Given records →

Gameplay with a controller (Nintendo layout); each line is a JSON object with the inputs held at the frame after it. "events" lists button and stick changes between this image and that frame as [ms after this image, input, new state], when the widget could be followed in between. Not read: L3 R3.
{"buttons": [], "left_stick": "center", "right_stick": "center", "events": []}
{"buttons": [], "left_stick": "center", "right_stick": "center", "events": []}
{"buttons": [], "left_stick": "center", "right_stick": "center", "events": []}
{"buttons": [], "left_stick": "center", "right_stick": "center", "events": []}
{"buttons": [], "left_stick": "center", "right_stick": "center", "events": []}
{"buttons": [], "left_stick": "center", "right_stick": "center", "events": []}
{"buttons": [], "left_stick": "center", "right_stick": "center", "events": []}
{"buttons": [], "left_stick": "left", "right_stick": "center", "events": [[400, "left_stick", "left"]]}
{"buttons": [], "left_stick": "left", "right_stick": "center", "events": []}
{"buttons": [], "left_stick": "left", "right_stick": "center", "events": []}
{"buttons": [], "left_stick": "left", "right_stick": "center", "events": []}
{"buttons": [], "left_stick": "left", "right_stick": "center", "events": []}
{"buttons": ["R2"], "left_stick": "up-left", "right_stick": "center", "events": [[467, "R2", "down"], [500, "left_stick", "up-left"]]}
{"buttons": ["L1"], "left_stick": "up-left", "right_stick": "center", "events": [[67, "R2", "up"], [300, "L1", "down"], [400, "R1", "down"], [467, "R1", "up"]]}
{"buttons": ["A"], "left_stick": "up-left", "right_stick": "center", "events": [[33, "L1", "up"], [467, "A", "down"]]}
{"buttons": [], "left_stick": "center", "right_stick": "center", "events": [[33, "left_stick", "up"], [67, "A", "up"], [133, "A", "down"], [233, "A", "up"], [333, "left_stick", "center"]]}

Brief → Only the lines with "down" are needed; find them in the records and copy each one.

Exercise output →
{"buttons": ["R2"], "left_stick": "up-left", "right_stick": "center", "events": [[467, "R2", "down"], [500, "left_stick", "up-left"]]}
{"buttons": ["L1"], "left_stick": "up-left", "right_stick": "center", "events": [[67, "R2", "up"], [300, "L1", "down"], [400, "R1", "down"], [467, "R1", "up"]]}
{"buttons": ["A"], "left_stick": "up-left", "right_stick": "center", "events": [[33, "L1", "up"], [467, "A", "down"]]}
{"buttons": [], "left_stick": "center", "right_stick": "center", "events": [[33, "left_stick", "up"], [67, "A", "up"], [133, "A", "down"], [233, "A", "up"], [333, "left_stick", "center"]]}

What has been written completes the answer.